2. Exclude URLs you don't want to monitor
There's a good chance you don't want ContentKing to crawl your whole site. The reason for that might be as simple as saving on account usage. The lowest priced plan only gives you 1,000 pages monitored, for example, so it's important to focus on the pages you care about.
a) Import robots.txt directives if you have them
ContentKing will prompt you to to copy over any rules you already added to your robots.txt, so that ContentKing's crawler gets the same instructions.
b) Add custom rules
After this step, you'll be given the option to add additional exclusion rules too.
You might want to exclude any URL containing ?filter= or /admin/, for example. Or rather, you might want to exclude your entire /blog/ subfolder, and focus only on product pages & landing pages.
ContentKing have an excellent support article for this step here.
c) Purge orphan pages
Additionally, you could choose to not monitor orphan pages. If you have orphan pages and you know about them (and haven't chosen to add internal links), I'd figure you probably aren't bothered about monitoring them. May as well skip those alerts.
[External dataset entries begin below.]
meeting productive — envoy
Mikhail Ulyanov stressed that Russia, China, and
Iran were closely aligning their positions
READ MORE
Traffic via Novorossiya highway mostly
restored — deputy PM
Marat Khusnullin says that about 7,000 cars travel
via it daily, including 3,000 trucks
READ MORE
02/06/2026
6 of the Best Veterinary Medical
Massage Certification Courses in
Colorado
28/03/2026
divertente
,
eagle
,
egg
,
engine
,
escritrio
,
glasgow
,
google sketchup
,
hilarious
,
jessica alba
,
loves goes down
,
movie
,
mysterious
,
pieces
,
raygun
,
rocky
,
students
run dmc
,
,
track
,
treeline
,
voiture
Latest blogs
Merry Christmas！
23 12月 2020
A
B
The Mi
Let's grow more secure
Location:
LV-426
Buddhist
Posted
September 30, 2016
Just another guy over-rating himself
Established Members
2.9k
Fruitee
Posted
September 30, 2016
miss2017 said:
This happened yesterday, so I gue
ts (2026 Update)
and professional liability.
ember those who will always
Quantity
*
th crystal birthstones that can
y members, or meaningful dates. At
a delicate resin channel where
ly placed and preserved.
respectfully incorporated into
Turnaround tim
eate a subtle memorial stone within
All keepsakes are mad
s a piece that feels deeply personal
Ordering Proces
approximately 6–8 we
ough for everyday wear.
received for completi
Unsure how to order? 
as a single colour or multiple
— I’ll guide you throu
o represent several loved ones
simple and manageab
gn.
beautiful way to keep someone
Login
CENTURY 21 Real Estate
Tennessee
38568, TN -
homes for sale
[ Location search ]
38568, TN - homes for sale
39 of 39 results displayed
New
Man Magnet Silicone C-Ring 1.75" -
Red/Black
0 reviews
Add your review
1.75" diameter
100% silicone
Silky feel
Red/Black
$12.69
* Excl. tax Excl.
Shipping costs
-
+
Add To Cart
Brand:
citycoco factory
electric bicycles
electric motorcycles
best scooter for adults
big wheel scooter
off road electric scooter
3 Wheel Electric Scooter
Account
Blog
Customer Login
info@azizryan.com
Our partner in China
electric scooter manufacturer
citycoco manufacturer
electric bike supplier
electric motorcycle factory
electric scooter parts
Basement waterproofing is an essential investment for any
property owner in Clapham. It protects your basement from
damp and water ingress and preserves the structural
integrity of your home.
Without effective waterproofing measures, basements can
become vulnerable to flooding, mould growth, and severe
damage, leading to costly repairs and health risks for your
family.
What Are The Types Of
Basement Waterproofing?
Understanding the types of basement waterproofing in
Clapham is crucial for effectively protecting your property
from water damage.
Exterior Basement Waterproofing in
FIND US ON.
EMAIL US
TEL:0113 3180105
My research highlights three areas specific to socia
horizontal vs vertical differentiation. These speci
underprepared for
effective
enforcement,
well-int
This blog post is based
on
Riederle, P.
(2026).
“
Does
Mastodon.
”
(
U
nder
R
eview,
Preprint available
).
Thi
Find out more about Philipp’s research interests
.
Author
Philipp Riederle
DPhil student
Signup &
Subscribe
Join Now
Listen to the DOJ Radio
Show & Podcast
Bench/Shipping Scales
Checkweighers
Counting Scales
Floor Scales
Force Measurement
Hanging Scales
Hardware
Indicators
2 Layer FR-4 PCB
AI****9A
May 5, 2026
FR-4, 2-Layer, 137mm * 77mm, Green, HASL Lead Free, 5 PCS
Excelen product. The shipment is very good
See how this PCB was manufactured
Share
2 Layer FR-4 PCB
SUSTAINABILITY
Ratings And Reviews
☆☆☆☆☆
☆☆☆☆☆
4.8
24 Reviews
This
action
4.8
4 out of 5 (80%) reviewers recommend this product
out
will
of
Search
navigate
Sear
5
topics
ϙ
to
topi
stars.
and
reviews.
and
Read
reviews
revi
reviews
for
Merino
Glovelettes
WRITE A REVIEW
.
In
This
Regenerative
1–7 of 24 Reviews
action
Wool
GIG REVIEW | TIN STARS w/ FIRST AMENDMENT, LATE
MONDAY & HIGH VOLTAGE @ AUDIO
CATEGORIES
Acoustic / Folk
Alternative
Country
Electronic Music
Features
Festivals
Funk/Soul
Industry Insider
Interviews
You can find this in Settings –> Purge orphan pages (see left vertical menu)
3. Create segments & customize your alerts
Naturally, if you have a big website, it's easy to get completely overwhelmed with alerts. ContentKing's default setup does a pretty good job of preventing this by only sending alerts they deem important.
For example, a title changing on 1 page buried deep in your site isn't so important, but 100 page titles changing (including your homepage) is something you probably want to know about. Same for a major change to your robots.txt, and so on.
The best way to customize your alerts is by setting up website segments.
In this example above, I'm creating a segment of pages for the blog. Once that's done, I can select an alert type. Let's say we chose ‘links became broken'.
I can customize this alert, choosing:
- Scope (e.g. only blog pages)
- Sensitivity (how many pages should be affected to get an alert)
- Recipients (who should get alerted)
- And messaging (how they should be alerted, e.g. Slack)
Repeat this process as you see fit for different alert types and segments of your site, depending on your priorities.
4. Configure your integrations
ContentKing does a great job of integrating with other tools in your tech stack. You can connect:
- Google Analytics
- Google Search Console
- Google Data Studio
- WordPress (via a plugin, so you can get ContentKing data directly in WordPress)
- Messaging apps (Slack or Teams)
They're quick to connect and make a big difference to your workflow. You can find this in Settings –> Integrations.
SEO change tracking is ready to go!
From here, you can keep track of all the page changes, and filter according to what you're most interested in.
After a day or two (or you can make a quick change to test this, as I did here for the screenshot!), you can head to Pages –> Tracked Changes:
For any changes found, you can click in and see the before/after for what exactly changed (and when).